Of course these wouldn't give that much information in absolute terms (one person may call themselves an "expert" while someone else might call that level of knowledge "basic exposure"), but it does give some information in relative terms - you should at least be better at the language you listed under a higher competency than one you listed under a lower competency.

For example:

Proficient in C#, Javascript, T-SQL

Comfortable with WPF, WCF, VB.Net

Real-world experience in ASP.Net, HTML, CSS

You can change the names of these groups to your preference. Although I would recommend sticking to 3 groups (or even just 2). Any additional group would likely just be noise - a general idea of how well you know which technology is good, trying to convey this exactly is much more prone to error and disagreement.

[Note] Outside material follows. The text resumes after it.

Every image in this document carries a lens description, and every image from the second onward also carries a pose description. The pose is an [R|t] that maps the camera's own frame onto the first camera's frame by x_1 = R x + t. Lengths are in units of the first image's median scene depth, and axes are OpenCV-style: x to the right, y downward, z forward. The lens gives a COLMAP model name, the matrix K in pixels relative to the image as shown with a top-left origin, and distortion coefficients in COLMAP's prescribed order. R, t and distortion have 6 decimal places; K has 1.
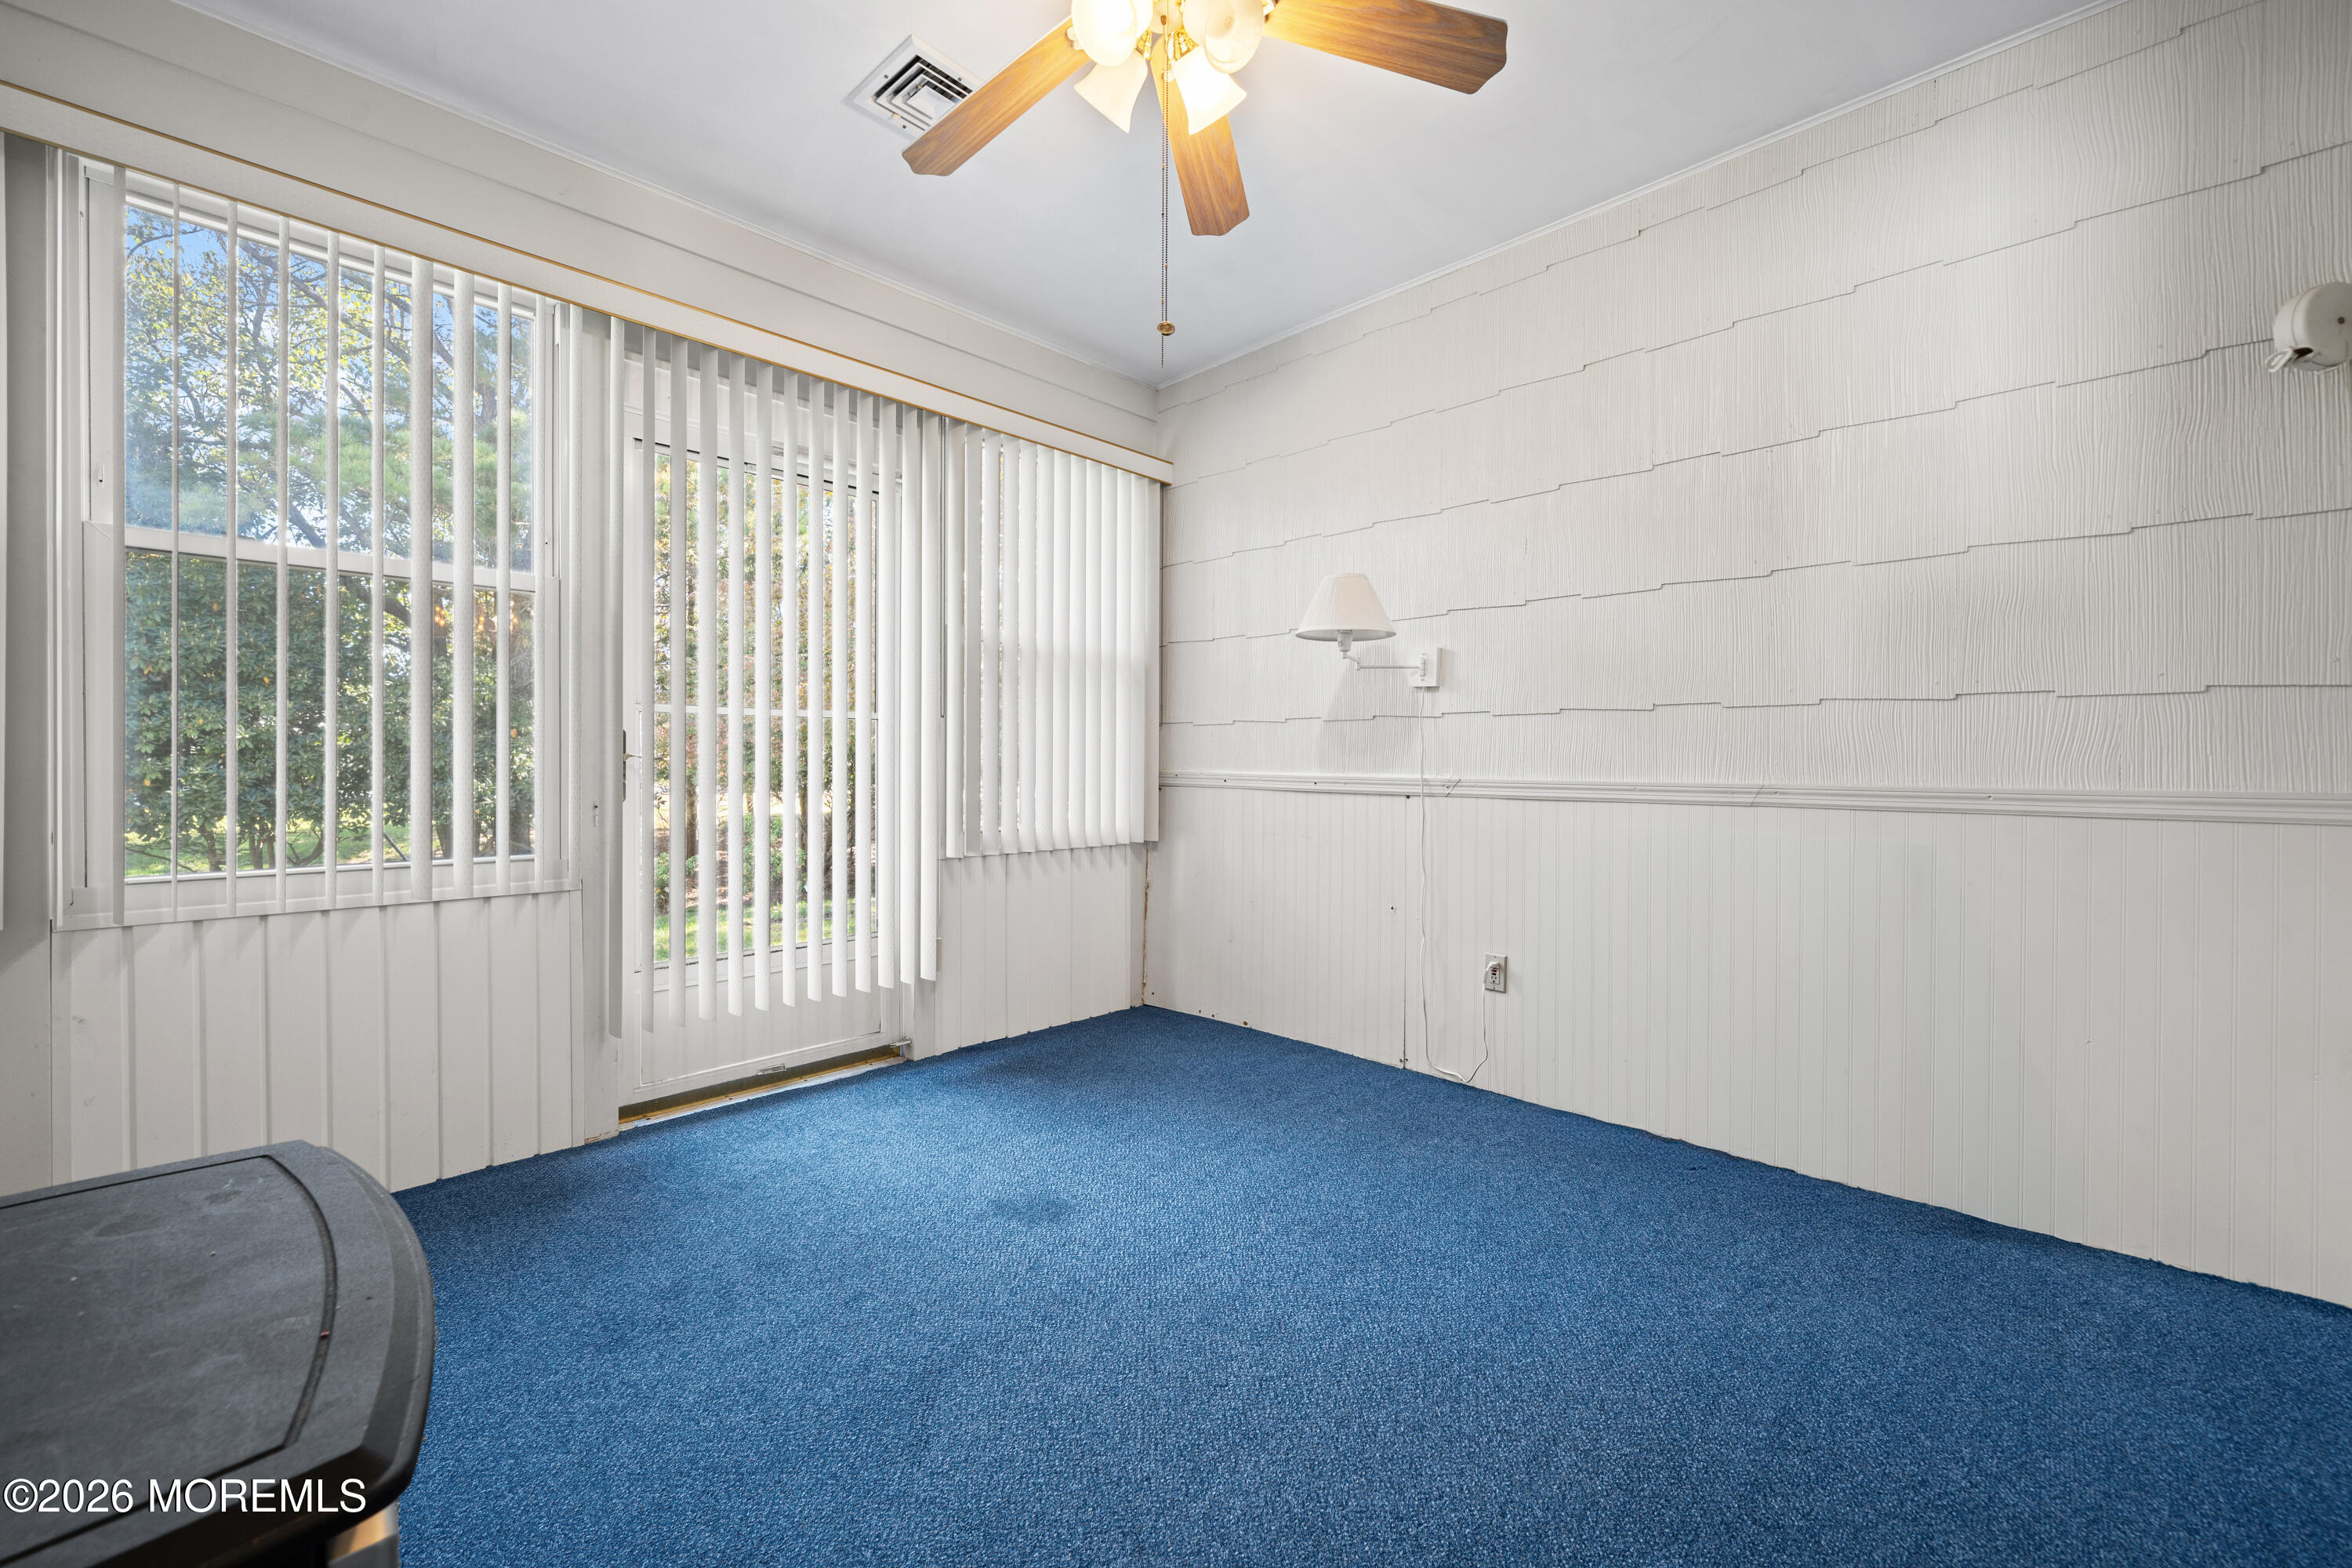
lens RADIAL K [[929.8, 0, 1170.0], [0, 929.8, 763.2], [0, 0, 1]] dist [-0.003901, 0.000776]
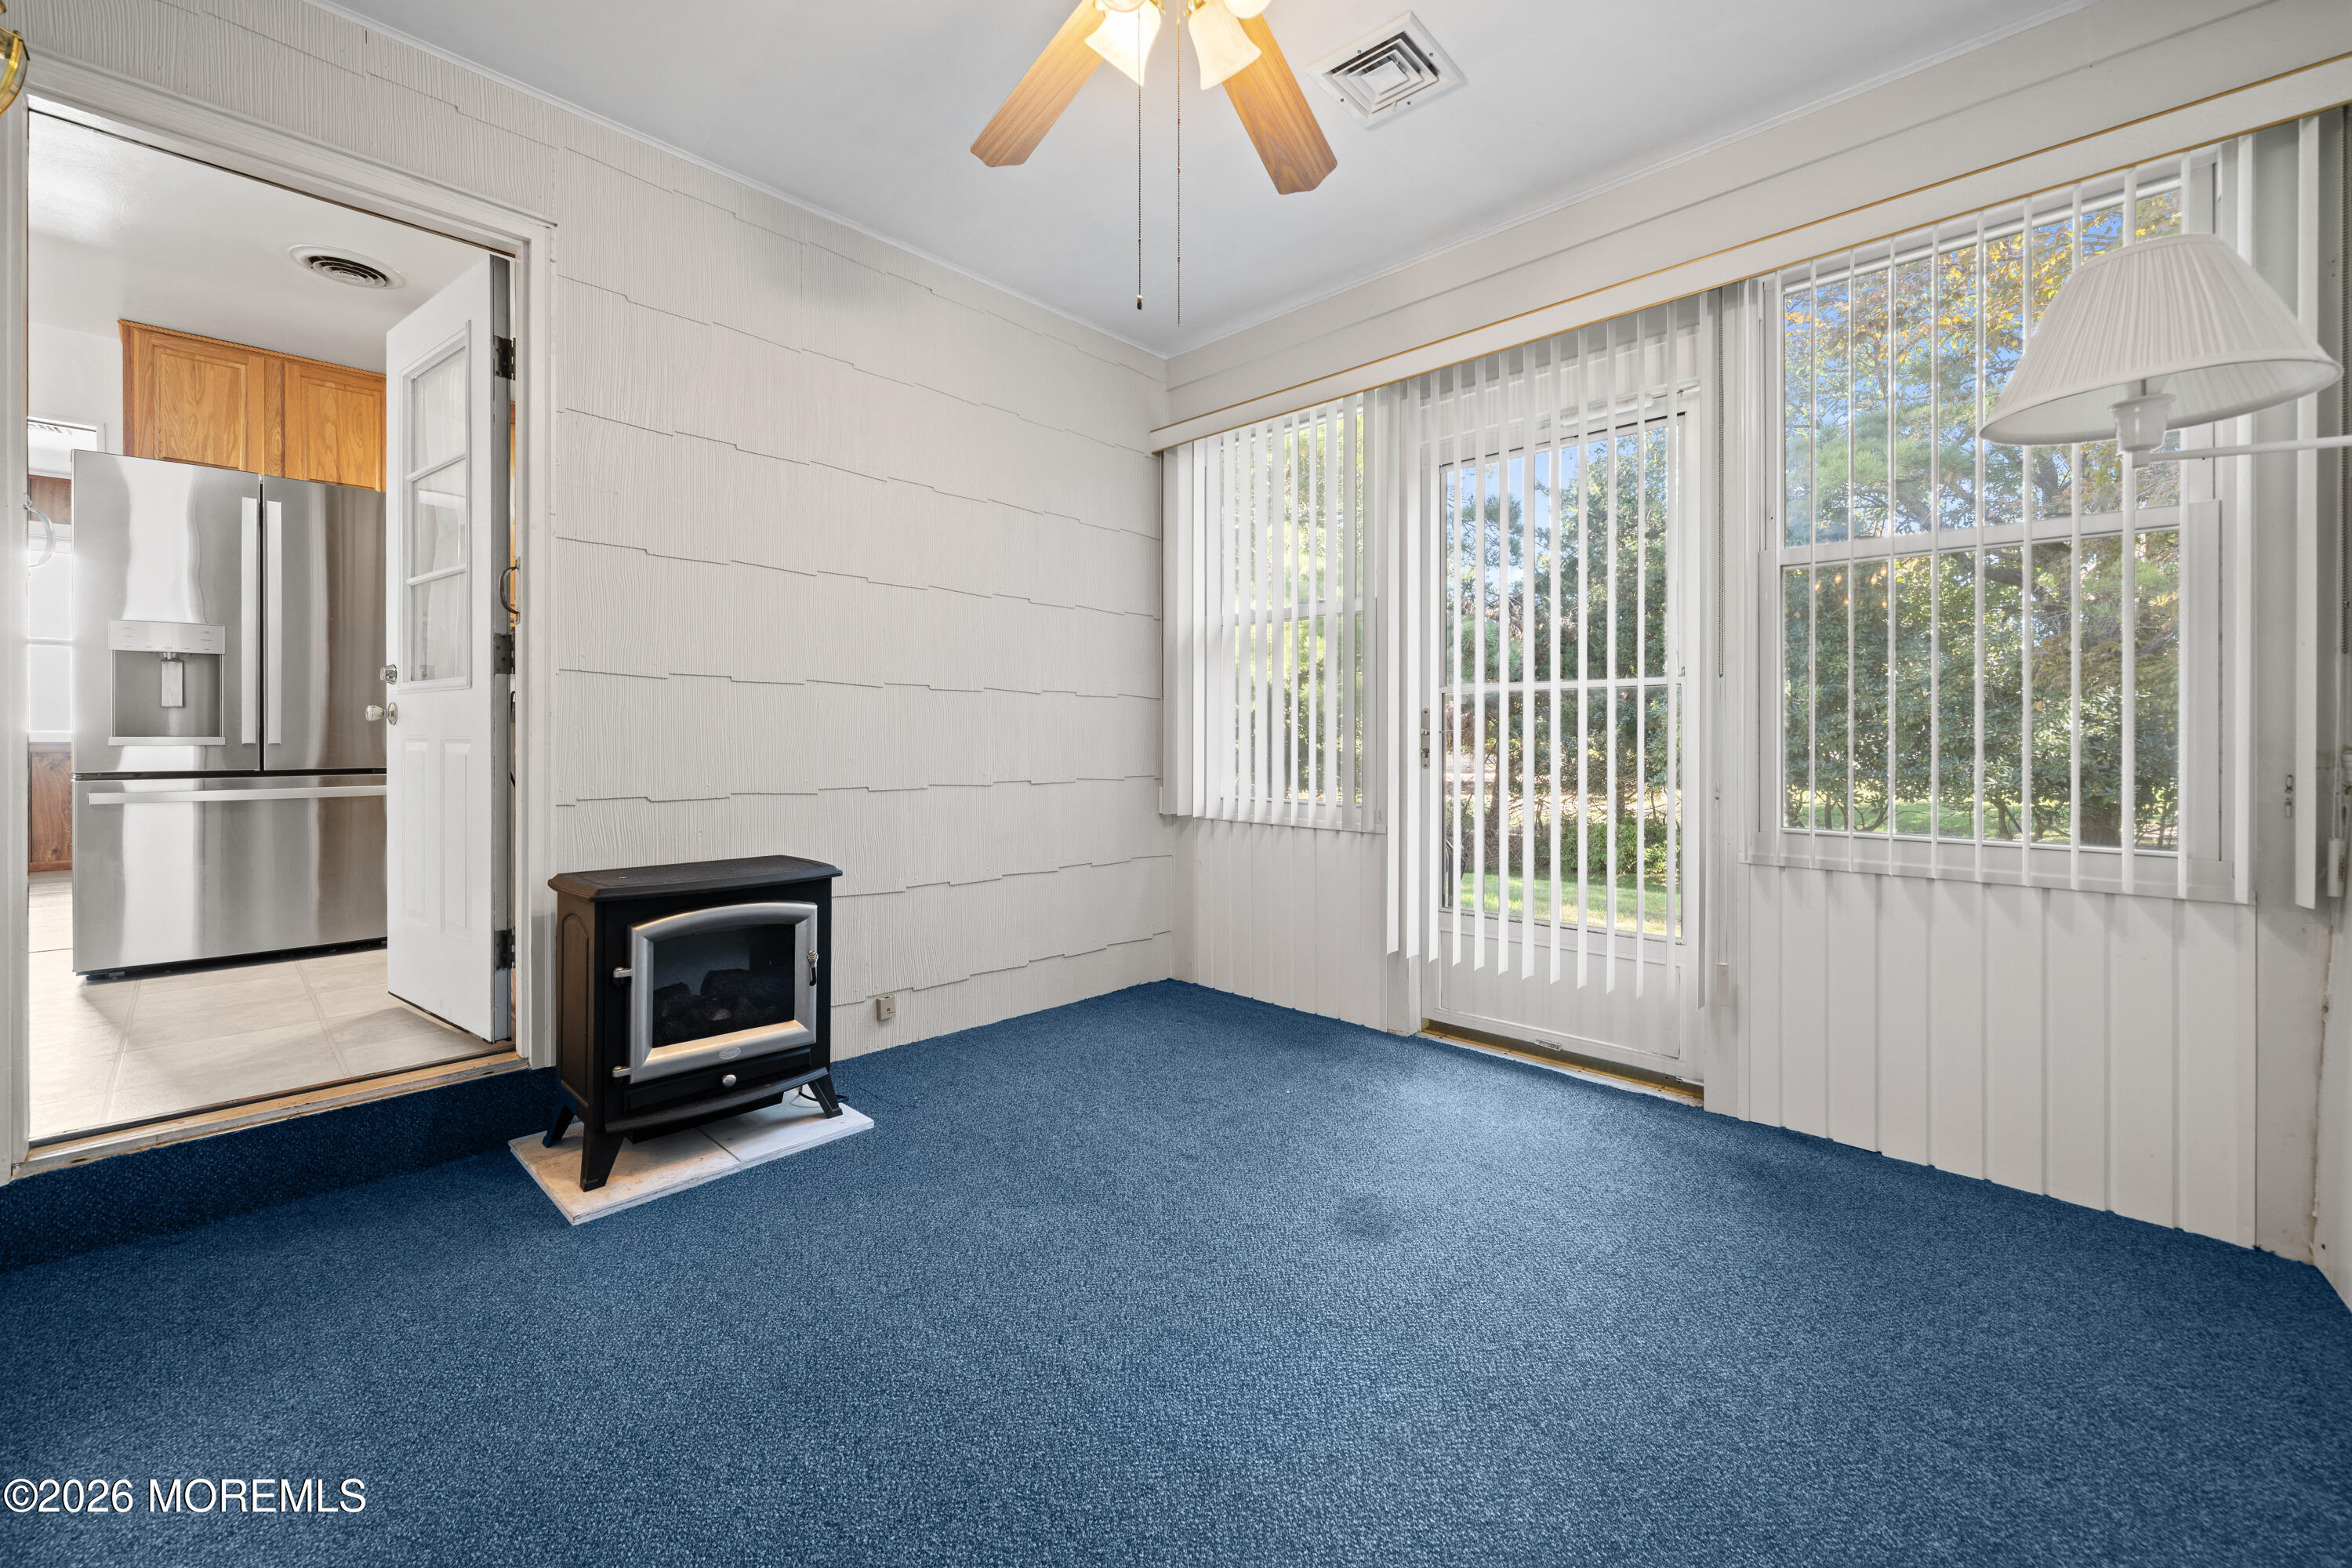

I might not recommend this approach if you're mixing different categories of technologies - programming languages, databases, operating systems, etc. Those might be best grouped by category instead.

  • This approach makes most sense. One can only truly master few things. – bhathiya-perera May 24 at 13:57
0

I want to add that you need to remember that your CV has two audiences:

  • Recruiters/HR who don't know how the technology is being used, and are possibly just looking for some key buzzwords.
  • Technical leads who do know how the technology is used, and aren't going to be impressed with just a list of buzzwords, or self-assessed x/10 ratings for technologies.

The challenge is - you need to appeal to both people.

The way I solve it, is at the start of my CV I have a section that looks like this:

SKILL SET

Core Skills     Some Exposure

JavaScript      SQL 
Node            ...
React
... 

This is to appeal to the recruiter who just needs to tick some boxes.

Later in my experience section, I write it like this:

Acme Ltd 2005-2007
Software Engineer

I was responsible for creating a frontend with React/Redux,
working from designs from a designer,
and a REST API spec from the backend team.
I also created frontend tests using Jest and Enzyme. 

Technologies used: Javascript, TypeScript, React, Redux,
ImmutableJS,  Jest, Enzyme, Git, Jira. 

The technologies used list is to provide more credibility to the recruiter for the technologies you have used (ie. how recent it is), while the description of the task is to provide credibility to the technical lead (ie. that you're not just listing some technologies), and give them some context for them to ask further questions.

You'll note that I include 'git' and 'jira' in the technology list. This is more for the recruiters sake - as this may be one of the things they are looking for, whereas a technical lead really doesn't need a sentence explaining how you used git and jira, unless you were doing something particularly special with it.